The People's Platform
by Astra TaylorFrom a cutting-edge cultural commentator and documentary filmmaker, a bold and brilliant challenge to cherished notions of the Internet as the great democratizing force of our age. The Internet has been hailed as a place where all can be heard and everyone can participate equally. But how true is this claim? In a seminal dismantling of techno-utopian visions, The People's Platform argues that for all that we "tweet" and "like" and "share," the Internet in fact reflects and amplifies real-world inequities at least as much as it ameliorates them. Online, just as off-line, attention and influence largely accrue to those who already have plenty of both. What we have seen in the virtual world so far, Astra Taylor says, has been not a revolution but a rearrangement. Although Silicon Valley tycoons have eclipsed Hollywood moguls, a handful of giants like Amazon, Apple, Google and Facebook still dominate our lives. And the worst habits of the old media model--the pressure to be quick and sensational, to seek easy celebrity, to appeal to the broadest possible public--have proliferated online, where every click can be measured and where "aggregating" the work of others is the surest way to attract eyeballs and ad revenue.

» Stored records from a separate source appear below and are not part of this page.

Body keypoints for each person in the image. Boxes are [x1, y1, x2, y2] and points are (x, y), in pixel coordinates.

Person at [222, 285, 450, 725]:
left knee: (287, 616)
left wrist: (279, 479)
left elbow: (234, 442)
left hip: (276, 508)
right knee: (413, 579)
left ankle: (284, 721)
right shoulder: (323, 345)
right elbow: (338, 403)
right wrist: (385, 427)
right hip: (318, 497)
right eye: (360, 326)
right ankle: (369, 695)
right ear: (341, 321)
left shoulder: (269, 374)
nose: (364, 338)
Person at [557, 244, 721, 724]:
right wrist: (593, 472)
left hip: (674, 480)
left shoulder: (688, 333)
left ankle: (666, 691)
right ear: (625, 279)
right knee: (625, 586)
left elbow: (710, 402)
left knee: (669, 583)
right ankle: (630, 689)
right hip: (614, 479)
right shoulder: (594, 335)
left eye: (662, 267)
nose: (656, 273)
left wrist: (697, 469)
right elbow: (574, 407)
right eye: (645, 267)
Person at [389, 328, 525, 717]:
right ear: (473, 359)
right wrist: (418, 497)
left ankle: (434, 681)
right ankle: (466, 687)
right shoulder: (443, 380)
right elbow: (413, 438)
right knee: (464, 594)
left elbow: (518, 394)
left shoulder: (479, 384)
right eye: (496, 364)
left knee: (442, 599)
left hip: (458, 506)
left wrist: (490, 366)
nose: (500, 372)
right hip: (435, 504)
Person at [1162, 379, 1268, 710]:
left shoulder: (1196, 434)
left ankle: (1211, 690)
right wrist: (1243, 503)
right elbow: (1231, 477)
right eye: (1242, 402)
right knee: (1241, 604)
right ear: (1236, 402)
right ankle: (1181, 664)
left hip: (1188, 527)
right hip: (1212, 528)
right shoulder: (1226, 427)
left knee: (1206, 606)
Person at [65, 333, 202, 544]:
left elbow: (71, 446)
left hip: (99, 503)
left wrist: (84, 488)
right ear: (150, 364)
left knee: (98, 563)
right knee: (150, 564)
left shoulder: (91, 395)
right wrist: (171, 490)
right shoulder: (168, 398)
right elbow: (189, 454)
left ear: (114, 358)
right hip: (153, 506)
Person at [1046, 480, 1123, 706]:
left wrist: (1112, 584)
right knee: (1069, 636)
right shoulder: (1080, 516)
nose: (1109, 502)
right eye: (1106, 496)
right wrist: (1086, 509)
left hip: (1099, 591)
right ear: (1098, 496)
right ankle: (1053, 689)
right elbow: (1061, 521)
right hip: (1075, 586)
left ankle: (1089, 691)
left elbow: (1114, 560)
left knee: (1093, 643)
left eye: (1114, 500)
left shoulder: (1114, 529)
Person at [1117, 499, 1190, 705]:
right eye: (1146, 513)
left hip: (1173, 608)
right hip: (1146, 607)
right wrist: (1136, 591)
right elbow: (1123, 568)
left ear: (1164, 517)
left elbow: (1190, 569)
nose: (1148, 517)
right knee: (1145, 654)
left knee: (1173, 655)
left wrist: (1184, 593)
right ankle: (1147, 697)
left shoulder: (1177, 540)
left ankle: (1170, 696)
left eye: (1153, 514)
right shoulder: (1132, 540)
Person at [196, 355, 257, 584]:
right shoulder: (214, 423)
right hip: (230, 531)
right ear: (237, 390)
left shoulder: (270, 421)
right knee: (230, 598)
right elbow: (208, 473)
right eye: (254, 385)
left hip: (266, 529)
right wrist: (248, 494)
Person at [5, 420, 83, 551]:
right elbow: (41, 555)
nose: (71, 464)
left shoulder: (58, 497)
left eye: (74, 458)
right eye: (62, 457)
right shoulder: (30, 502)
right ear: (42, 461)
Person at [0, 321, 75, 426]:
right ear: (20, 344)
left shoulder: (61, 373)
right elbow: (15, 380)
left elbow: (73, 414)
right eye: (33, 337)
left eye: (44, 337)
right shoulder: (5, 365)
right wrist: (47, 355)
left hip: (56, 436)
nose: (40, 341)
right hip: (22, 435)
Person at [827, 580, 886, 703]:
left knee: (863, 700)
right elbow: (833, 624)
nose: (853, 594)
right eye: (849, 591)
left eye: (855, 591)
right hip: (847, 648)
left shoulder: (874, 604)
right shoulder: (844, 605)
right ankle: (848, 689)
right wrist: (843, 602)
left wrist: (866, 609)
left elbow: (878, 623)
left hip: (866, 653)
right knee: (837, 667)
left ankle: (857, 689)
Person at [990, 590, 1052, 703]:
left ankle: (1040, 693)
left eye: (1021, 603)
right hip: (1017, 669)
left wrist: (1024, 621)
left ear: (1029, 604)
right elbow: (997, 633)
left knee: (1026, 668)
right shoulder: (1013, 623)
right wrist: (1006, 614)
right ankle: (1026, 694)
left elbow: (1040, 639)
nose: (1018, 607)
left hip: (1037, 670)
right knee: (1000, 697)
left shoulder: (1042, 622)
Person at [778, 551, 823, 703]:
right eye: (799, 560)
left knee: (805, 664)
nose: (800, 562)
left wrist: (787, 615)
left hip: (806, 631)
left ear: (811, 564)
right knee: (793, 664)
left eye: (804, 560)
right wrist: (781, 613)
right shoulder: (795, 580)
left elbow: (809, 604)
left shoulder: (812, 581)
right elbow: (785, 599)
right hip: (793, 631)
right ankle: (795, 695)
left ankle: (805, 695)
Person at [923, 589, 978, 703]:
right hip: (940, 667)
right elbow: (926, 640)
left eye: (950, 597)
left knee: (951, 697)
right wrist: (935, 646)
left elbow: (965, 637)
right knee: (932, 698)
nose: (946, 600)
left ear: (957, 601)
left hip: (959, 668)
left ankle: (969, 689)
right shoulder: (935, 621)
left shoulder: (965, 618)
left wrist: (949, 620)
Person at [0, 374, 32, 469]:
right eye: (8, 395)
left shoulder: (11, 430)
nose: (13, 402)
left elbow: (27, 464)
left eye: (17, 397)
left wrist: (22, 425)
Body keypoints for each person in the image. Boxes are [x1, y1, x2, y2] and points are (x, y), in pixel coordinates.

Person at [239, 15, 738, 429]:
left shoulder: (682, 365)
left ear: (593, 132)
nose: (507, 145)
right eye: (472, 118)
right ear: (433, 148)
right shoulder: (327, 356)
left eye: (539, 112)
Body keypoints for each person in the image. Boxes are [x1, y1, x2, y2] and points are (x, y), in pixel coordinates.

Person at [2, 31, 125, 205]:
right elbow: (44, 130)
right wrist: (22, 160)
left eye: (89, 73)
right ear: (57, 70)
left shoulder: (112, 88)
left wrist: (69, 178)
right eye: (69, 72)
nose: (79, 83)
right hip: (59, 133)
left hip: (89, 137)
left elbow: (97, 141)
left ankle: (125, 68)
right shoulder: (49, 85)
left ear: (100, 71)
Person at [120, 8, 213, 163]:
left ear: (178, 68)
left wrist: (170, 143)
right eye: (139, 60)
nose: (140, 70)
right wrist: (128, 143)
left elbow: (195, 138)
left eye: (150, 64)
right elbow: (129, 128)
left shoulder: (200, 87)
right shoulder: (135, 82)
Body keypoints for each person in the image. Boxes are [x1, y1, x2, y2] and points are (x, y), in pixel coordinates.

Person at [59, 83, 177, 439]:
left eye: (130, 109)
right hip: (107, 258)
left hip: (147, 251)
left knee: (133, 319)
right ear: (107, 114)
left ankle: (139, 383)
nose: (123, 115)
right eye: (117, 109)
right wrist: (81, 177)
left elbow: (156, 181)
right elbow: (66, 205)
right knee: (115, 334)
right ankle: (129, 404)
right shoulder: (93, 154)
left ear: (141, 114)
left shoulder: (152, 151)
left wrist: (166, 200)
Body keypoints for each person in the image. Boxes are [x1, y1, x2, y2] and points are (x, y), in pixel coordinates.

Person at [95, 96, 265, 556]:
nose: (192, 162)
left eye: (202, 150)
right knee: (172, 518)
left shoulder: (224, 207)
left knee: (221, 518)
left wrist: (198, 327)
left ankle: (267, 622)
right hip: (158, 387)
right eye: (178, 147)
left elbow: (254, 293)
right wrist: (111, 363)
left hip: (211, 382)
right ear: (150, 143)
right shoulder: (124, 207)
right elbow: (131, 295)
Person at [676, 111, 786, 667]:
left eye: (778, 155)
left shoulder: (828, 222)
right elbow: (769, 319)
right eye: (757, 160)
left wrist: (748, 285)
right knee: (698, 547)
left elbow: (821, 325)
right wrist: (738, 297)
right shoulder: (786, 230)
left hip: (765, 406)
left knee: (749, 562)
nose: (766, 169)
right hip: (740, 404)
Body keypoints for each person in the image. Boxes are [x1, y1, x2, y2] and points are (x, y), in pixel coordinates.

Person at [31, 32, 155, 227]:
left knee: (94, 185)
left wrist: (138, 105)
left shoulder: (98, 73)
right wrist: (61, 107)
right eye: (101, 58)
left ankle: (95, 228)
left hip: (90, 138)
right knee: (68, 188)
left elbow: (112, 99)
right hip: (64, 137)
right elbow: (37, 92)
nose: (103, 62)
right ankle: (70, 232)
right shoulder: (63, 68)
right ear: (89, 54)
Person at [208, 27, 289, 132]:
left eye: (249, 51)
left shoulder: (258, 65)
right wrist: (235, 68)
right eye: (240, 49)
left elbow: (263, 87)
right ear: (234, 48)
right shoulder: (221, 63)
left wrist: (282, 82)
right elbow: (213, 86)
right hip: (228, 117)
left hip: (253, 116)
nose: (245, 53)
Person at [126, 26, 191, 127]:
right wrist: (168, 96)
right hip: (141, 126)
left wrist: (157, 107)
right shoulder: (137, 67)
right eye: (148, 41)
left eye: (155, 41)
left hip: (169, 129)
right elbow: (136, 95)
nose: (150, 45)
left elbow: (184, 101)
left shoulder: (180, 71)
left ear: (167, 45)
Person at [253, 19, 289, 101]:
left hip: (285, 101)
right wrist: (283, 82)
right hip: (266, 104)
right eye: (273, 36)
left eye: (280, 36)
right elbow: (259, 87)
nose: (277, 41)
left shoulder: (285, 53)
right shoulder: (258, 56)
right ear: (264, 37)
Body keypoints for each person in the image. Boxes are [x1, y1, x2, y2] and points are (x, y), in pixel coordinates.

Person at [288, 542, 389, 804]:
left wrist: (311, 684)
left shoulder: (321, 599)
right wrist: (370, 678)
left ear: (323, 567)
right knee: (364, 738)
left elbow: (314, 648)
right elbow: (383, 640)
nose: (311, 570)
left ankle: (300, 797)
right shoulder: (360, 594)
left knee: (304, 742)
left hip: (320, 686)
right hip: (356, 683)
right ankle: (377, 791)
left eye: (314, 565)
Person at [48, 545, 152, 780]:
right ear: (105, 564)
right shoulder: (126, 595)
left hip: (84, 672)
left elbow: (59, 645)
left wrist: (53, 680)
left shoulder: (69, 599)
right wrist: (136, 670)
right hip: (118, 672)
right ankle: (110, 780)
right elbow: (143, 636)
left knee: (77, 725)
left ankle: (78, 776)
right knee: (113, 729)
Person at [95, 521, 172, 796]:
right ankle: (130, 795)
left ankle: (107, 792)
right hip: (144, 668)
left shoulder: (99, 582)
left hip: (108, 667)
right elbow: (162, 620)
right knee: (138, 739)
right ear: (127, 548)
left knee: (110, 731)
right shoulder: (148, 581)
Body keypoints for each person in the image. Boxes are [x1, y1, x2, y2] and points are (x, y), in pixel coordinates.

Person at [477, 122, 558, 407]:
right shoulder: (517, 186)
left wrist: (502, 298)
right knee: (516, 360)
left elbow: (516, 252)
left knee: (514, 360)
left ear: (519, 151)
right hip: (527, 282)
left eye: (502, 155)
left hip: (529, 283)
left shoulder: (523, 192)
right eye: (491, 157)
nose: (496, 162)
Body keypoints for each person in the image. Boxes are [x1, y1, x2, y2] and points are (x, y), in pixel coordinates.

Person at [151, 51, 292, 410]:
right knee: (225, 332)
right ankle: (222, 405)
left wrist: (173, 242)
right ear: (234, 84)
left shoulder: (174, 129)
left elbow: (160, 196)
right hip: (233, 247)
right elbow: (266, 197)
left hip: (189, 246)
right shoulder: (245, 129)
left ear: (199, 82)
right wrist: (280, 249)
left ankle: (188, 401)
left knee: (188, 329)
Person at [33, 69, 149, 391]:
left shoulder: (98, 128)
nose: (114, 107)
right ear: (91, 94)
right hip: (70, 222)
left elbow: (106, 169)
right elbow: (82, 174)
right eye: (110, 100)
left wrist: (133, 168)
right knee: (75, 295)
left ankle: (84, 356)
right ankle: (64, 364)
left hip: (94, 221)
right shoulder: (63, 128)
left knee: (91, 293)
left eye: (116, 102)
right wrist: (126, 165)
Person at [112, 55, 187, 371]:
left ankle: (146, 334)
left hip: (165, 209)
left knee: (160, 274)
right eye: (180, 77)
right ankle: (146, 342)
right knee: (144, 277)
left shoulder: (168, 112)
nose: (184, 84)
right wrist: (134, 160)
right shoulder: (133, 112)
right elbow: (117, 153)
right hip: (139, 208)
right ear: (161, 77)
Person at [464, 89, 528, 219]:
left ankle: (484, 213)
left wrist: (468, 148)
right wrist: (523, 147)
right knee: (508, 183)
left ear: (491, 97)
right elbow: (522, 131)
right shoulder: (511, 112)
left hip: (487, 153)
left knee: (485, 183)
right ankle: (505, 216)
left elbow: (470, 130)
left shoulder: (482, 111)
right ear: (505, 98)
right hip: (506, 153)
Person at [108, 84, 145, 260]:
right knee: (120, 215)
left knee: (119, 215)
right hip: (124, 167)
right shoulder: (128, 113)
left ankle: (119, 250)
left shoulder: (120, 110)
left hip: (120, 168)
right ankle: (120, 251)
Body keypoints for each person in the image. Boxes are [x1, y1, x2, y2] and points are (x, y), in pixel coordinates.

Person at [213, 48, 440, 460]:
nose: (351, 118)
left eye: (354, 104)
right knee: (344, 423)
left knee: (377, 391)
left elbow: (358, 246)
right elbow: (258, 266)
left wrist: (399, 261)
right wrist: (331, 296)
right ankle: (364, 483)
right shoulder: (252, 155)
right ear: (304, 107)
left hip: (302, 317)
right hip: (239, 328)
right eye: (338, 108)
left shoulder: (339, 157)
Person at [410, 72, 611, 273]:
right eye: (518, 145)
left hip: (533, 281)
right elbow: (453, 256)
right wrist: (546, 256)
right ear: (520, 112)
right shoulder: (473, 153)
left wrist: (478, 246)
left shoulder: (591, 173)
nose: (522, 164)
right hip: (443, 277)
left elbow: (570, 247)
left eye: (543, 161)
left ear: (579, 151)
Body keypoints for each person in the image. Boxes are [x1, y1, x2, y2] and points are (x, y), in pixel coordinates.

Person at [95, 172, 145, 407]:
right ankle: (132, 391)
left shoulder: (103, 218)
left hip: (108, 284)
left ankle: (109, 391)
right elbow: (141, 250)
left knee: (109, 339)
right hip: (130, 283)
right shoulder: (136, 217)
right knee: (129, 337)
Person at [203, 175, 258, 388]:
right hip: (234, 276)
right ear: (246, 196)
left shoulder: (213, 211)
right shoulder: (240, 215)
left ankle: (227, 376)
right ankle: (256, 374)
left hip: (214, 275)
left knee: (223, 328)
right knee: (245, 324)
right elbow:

In a world where culture is "free," creative work has diminishing value, and advertising fuels the system, the new order looks suspiciously just like the old one. We can do better, Taylor insists. The online world does offer an unprecedented opportunity, but a democratic culture that supports diverse voices, work of lasting value, and equitable business practices will not appear as a consequence of technology alone. If we want the Internet to truly be a people's platform, we will have to make it so.